YOUR ASSIGNMENT: Only the lines from the one containing "formuláře na odstoupení" through the last line of the listing are to be given again, exactly as they appear.

DATA TO EXAMINE:
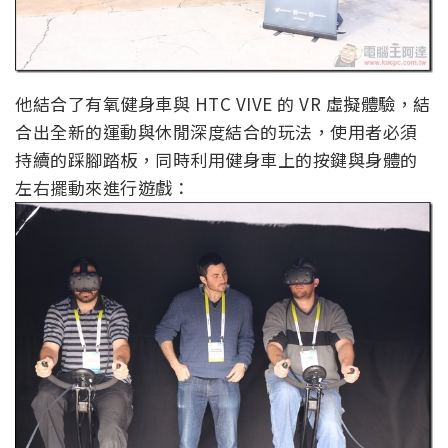
他結合了有氧健身車與 HTC VIVE 的 VR 虛擬體驗，結
合出全新的運動與休閒深度結合的玩法，使用者必須
持續的踩腳踏板，同時利用健身車上的按鍵與身體的
左右擺動來進行遊戲：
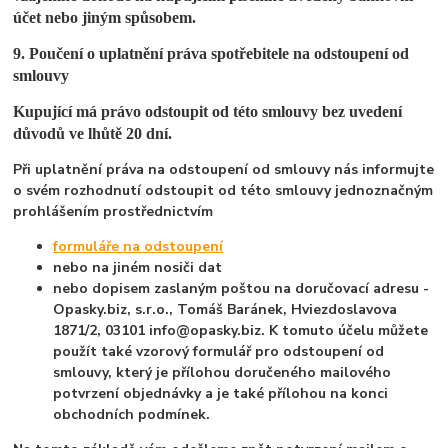
účet nebo jiným spůsobem.
9. Poučení o uplatnění práva spotřebitele na odstoupení od
smlouvy
Kupující má právo odstoupit od této smlouvy bez uvedení
důvodů ve lhůtě 20 dní.
Při uplatnění práva na odstoupení od smlouvy nás informujte
o svém rozhodnutí odstoupit od této smlouvy jednoznačným
prohlášením prostřednictvím
formuláře na odstoupení
nebo na jiném nosiči dat
nebo dopisem zaslaným poštou na doručovací adresu -
Opasky.biz, s.r.o., Tomáš Baránek, Hviezdoslavova
1871/2, 03101 info@opasky.biz. K tomuto účelu můžete
použít také vzorový formulář pro odstoupení od
smlouvy, který je přílohou doručeného mailového
potvrzení objednávky a je také přílohou na konci
obchodních podmínek.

EXERCISE RESPONSE:
formuláře na odstoupení
nebo na jiném nosiči dat
nebo dopisem zaslaným poštou na doručovací adresu -
Opasky.biz, s.r.o., Tomáš Baránek, Hviezdoslavova
1871/2, 03101 info@opasky.biz. K tomuto účelu můžete
použít také vzorový formulář pro odstoupení od
smlouvy, který je přílohou doručeného mailového
potvrzení objednávky a je také přílohou na konci
obchodních podmínek.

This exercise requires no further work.